Not defending Apple here, but everyone with a vested interest in AI is doing it. Nobody is asking permission or respecting copyright in this race to the bottom.
If you post it publicly, expect it to be used publicly.
I know a lot of people are down voting your comment, but I want you to know they are down voting the idea that companies treat public content like public property.
You shouldn’t be down voted for pointing that out.
Its a problem with how we categorise content as either private or public without regard to copyright.
It seems copyright is for big companies like Disney, but a YouTube creator isnt afforded the same protection for their creation. They are merely providing “content” no intellectual property.
Anyway, I get what you were saying.
No consent? I bet Google said yes.
Right? I think people may be surprised as to what the contracts they agreed to say and whose consent on these platforms is needed. Sad but true.
Shocking!
they don’t respect us? gasp!
Yeah?
AI models have been trained on every comment and JPG on the internet… and commercial movies on DVD… and every book in the library.

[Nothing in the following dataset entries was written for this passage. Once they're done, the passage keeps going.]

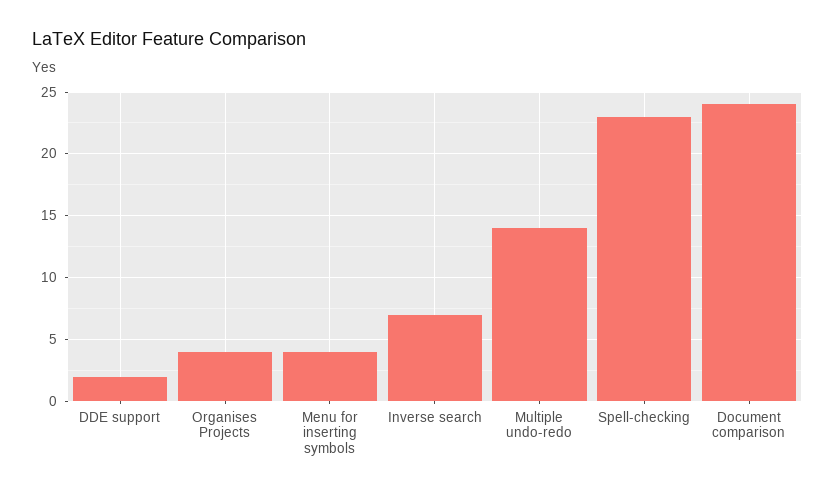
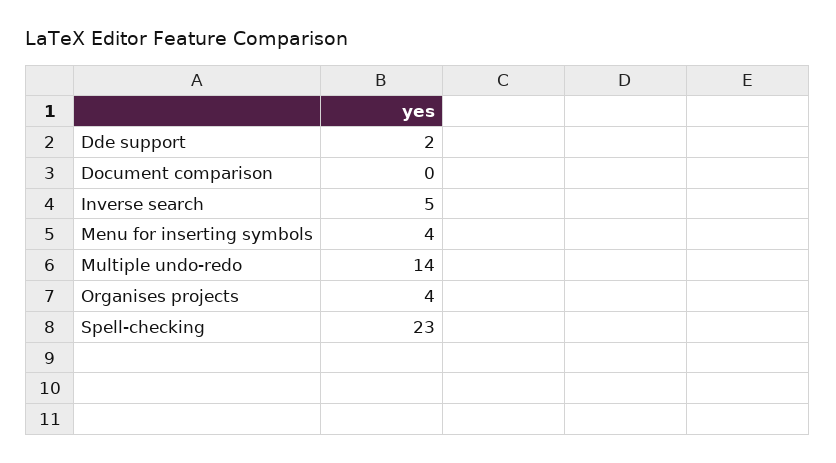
Inverse search: 7 -> 5
Document comparison: 24 -> 0

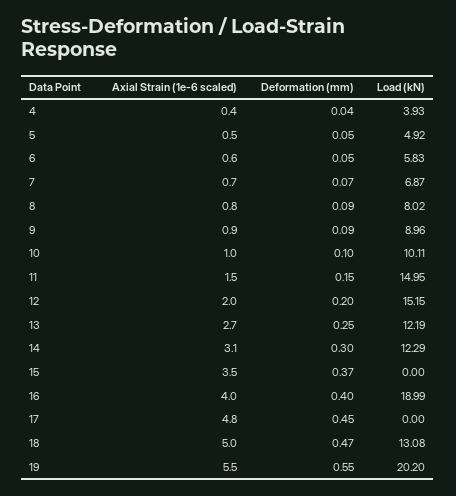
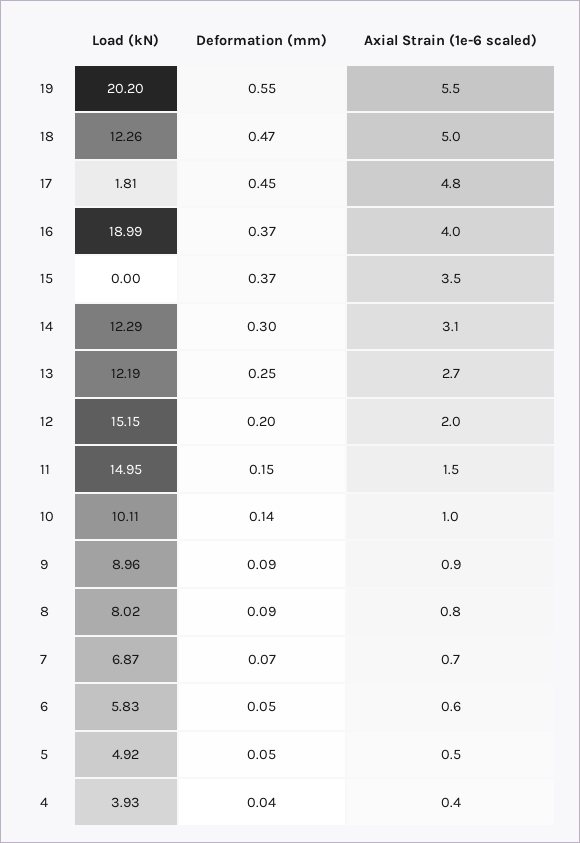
Deformation (mm), 10: 0.1 -> 0.14
Deformation (mm), 16: 0.4 -> 0.37
Load (kN), 17: 0 -> 1.81
Load (kN), 18: 13.08 -> 12.26

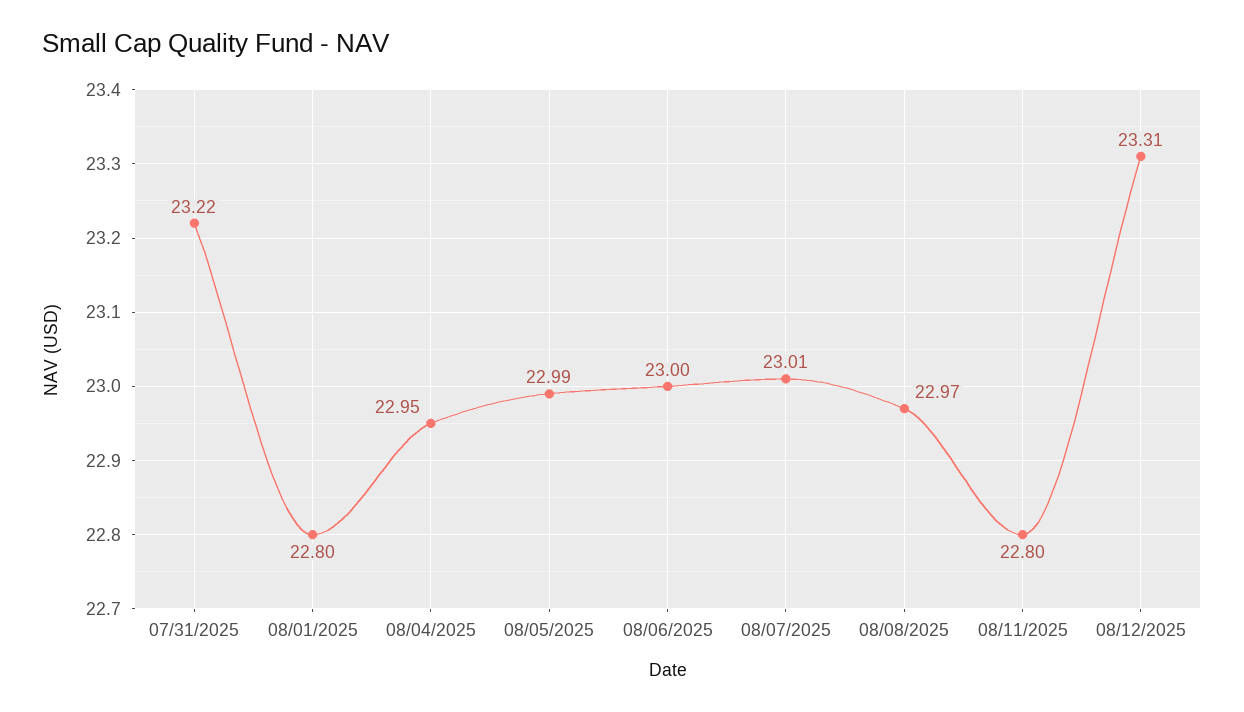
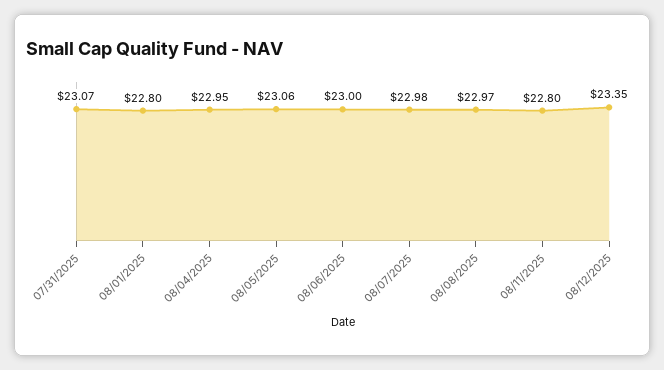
07/31/2025: 23.22 -> 23.07
08/05/2025: 22.99 -> 23.06
08/07/2025: 23.01 -> 22.98
08/12/2025: 23.31 -> 23.35

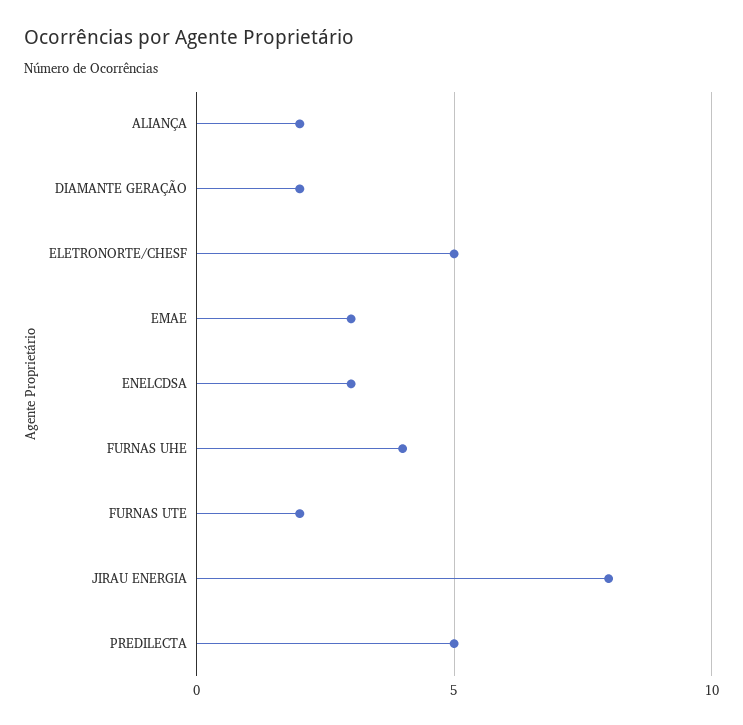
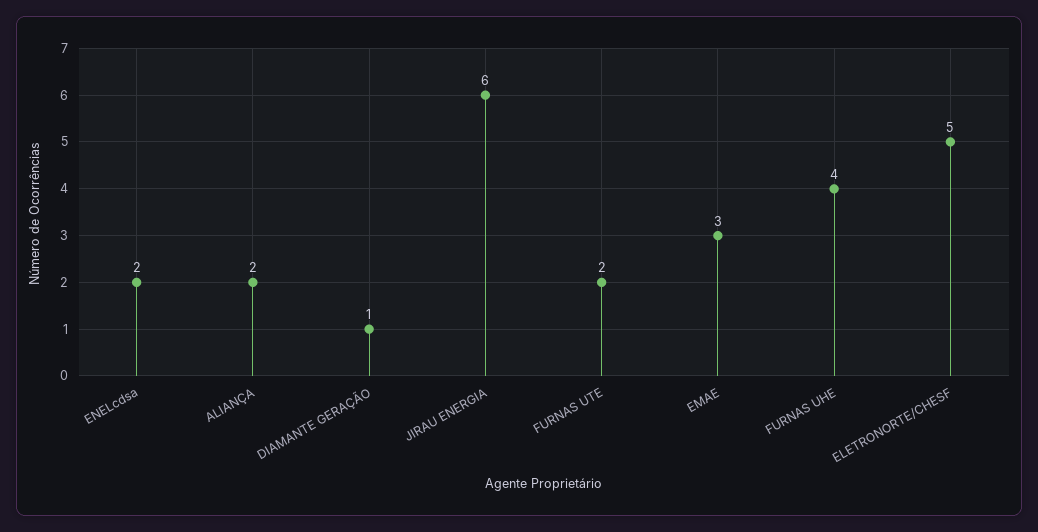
DIAMANTE GERAÇÃO: 2 -> 1
ENELCDSA: 3 -> 2
JIRAU ENERGIA: 8 -> 6
PREDILECTA: 5 -> none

Shoveling all of the content through a sluice of linear algebra is pretty dang transformative. The more they use, the less any piece matters.
Oh look apple biased mkbhd
Children in libraries are learning to read using books without consent from the authors
Children don’t make millions by selling copies of all the books they skimmed.
Most children don’t (sick burn against the Grimm Brothers). I mean, fuck Apple and all of these companies, but they’re hoovering data from a publicly available resource using totally legal means.
I know I’m snowballing here, but overreacting to this headline could end up supporting those who argue that web crawlers, plane-tracking bots, and the completely legal actions of Aaron Swartz that the Feds tried using to crucify him.
Once again, fuck Apple, but the real villain in this scenario is either Google for allowing companies to train their AI models on their content, or the content creators who are still using YouTube.
Since I can’t fault anyone who is trying to make a living by exploring Google, then I guess I’ll just add “fuck Google” to the pile.
As long as AI also watched ads it’s a fair game.
Just use an ad blocker already
Guess that means the bots aren’t watching the ads?
Great. Not looking forward to when the AIs try to convince me there are loads of lonely hot singles in my area.